Later zou hij zijn dochter eerst naar een kostschool in Engeland sturen en toen dat niet niet mocht baten, wilde hij haar ook nog naar een opleiding in Zwitserland sturen. Het zou onze liefde alleen maar spannender maken.

Onze gezinnen leken ook zo op elkaar. Haar moeder was alcoholist en mijn vader ook. Bovendien woonden we zo’n beetje in dezelfde straat.

De beste manier, zo had ik bedacht, om toch naar Terschelling te gaan, was mijn ouders om een Interrailkaart vragen en ze wijs te maken dat ik de wereld wilde verkennen. Met een Interrailkaart konden jongeren in die tijd vier weken voor weinig geld door Europa reizen. Mijn vader was een echte spoorwegfanaat dus ik kreeg nog zakgeld mee ook. Zo kwam het dat ik eerst met de Bergland Expres naar Innsbruck reisde om daar een ansichtkaart naar mijn ouders op de bus te doen en met het hetzelfde treinstel weer terug te reizen naar Nederland, waar ik me uitgeput bij mijn vriendin op Terschelling voegde.

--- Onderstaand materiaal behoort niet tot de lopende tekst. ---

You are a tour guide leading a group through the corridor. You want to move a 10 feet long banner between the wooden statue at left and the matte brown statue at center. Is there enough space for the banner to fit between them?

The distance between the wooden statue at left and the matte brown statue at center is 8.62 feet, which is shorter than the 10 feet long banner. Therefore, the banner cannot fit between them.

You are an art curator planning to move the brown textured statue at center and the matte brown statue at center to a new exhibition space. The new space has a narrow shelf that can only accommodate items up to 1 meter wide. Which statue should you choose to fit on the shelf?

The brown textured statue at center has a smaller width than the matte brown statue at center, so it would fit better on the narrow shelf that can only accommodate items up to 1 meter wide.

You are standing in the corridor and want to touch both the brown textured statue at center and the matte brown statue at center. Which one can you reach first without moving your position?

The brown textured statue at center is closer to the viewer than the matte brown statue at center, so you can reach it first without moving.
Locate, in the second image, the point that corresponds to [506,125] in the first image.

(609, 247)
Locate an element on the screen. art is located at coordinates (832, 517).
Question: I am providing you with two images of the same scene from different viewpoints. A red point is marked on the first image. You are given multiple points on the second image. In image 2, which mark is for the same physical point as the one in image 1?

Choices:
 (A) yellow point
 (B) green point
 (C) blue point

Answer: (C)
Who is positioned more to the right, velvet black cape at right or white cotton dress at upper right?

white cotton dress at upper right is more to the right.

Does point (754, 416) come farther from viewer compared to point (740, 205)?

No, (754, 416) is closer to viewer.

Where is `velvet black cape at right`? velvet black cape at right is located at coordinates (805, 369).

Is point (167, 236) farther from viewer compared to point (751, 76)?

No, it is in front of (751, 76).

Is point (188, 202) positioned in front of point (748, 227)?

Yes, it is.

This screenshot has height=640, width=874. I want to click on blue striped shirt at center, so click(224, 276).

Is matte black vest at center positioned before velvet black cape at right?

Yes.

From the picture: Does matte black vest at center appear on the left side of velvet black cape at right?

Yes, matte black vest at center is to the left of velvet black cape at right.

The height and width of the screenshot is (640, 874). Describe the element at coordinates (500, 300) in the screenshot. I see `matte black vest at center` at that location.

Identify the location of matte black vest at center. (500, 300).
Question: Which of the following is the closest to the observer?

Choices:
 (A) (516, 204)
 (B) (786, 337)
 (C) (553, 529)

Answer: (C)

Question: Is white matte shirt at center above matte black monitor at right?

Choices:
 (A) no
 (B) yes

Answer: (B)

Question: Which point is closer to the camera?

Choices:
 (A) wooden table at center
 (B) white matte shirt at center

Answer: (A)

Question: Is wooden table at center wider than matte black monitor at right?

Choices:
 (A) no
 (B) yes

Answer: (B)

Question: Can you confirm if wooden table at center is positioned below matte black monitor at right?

Waarom zo omslachtig, zult u zich afvragen. Nou, mijn moeder was niet alleen behoorlijk helderziend, maar zij had ook nog een feilloze inschatting van de streken die ik zoal kon uithalen om toch mijn zin te krijgen. Haar zwakte lag in een ietwat sentimentele aard. Innsbruck en omgeving, dat was waar mijn ouders op huwelijksreis waren geweest. Die voor haar vast onverwachte zet van mij moest haar wel op het verkeerde been zetten.

Van die vakantie op Terschelling weet ik mij niet veel meer te herinneren dan dat seks, als je maar genoeg joints achter elkaar rookte, ongelooflijk prettig kon zijn. Voor die bewuste week was seks iets geweest dat voor mij behoorlijk ingewikkeld was. Ik kwam sowieso te vroeg klaar en met te vroeg bedoel ik ook letterlijk te vroeg. Ergens halverwege de penetratie. Mijn seksualiteit zou nog bijna een halve eeuw daarna gecompliceerd blijven, maar daar op die camping was er even een gevoel van ontspanning. Met de juiste middelen in mijn bloed was de hele exercitie aanzienlijk minder stressvol.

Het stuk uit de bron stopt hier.